Le fonds de pension américain Westbrook, qui est très bien placé pour les opérations de vente à la découpe à Paris, vient d'acquérir dans la capitale cent immeubles, soit plusieurs milliers d'appartements, son objectif étant de réaliser 30 % de plus-value sur cinq ans.

En fait, il ne s'agit pas de droit au logement, de parc locatif, de droit de propriété, il s'agit de consacrer les immeubles et les parcelles d'immeubles en tant qu'objets spéculatifs. Des groupes de spéculateurs de toute sorte, et pas simplement des fonds de pension américains, investissent de plus en plus dans de petits logements, qui ne correspondent d'ailleurs pas aux besoins de la population, dans l'espoir de réaliser une plus-value immédiate.

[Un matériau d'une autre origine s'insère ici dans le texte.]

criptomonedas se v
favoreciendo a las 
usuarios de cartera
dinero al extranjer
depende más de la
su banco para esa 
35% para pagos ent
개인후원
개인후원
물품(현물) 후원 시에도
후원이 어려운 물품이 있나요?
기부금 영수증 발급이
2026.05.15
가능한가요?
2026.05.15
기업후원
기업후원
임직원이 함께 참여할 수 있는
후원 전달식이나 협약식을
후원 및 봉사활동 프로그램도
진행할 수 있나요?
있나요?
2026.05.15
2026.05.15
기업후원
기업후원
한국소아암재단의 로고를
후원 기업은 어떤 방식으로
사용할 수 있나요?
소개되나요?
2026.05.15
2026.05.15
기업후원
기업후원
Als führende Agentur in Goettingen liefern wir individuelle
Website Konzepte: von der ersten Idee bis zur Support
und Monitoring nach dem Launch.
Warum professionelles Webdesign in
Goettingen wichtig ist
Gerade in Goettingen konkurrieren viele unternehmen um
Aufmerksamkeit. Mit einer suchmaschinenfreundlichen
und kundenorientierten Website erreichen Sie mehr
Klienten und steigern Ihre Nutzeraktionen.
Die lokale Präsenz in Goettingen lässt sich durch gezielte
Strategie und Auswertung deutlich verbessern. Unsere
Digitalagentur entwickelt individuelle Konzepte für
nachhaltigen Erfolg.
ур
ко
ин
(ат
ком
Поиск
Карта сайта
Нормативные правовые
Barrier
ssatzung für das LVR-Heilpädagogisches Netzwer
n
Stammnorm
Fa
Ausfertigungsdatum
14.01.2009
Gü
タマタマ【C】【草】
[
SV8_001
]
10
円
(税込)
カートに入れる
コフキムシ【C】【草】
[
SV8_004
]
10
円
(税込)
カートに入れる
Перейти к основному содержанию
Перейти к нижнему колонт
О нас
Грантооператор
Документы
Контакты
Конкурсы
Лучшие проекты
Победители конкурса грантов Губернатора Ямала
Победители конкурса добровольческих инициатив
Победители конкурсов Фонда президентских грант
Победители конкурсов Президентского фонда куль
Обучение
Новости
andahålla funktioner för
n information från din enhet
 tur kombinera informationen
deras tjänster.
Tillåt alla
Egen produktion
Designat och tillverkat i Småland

On sait toutefois que, dans l'affaire des Arquebusiers - l'un des immeubles emblématiques des conflits de vente à la découpe, situé dans le IIIe arrondissement - le promoteur Westbrook a été débouté. Ce n'est pas un mince résultat à l'actif des locataires et de leur lutte ! Ainsi, à l'heure actuelle, la justice serait plutôt en train de rendre caduques les opérations qui ont déjà été engagées.

Pour parachever l'état des lieux, je veux insister sur le fait que notre pays compte aujourd'hui 8 753 500 personnes qui ne sont pas logées convenablement. Cette situation appelle une prise de conscience nationale et la mise au point d'outils d'action publique appropriés.

Dès demain, nous examinerons le projet de loi portant engagement national pour le logement et nous aurons l'occasion de dire combien nous sommes loin de cet objectif ! En l'occurrence, nous déplorons que la question de la vente à la découpe ait été disjointe dudit projet de loi, alors que les deux questions sont pourtant liées.

La vente à la découpe est, en effet, un facteur de spéculation immobilière très puissant à Paris et dans quelques grandes villes.

La vente par lots d'un immeuble appartenant à un propriétaire unique n'est pas un procédé nouveau, cela a été dit moult fois en première lecture. Cependant, la forme que prend actuellement ce type de vente est caractérisée. Elle consiste, pour un bailleur institutionnel - banque, assurance - à céder à un marchand de biens ou à un fonds de pension un immeuble, lequel est ensuite revendu par appartements. On voit tout de suite le lien direct avec la spéculation immobilière !

Je rappelle que ce phénomène de vente à la découpe a pris une ampleur nouvelle depuis 2002 puisqu'il a crû de 35 %. Cette croissance est toute naturelle dans la mesure où elle est en liaison avec la flambée spéculative, à laquelle elle participe.

À Paris et dans sa couronne, 264 opérations sont en cours et 160 000 logements sont concernés. Il ne s'agit donc pas d'une petite affaire marginale. C'est au contraire un problème très important !

Ces opérations ont concerné, à Paris, 15 % des ventes d'appartements anciens, soit 6 378 logements. Il ne faut pas croire que seules sont touchées quelques célébrités médiatiques comme Mme Jeanne Moreau ! Ces 6 378 logements sont, pour une majorité d'entre eux, des logements sociaux de fait. Le nombre de ces ventes est d'autant plus impressionnant que l'on sait qu'elles annulent l'effort actuel de la municipalité pour construire des logements sociaux neufs.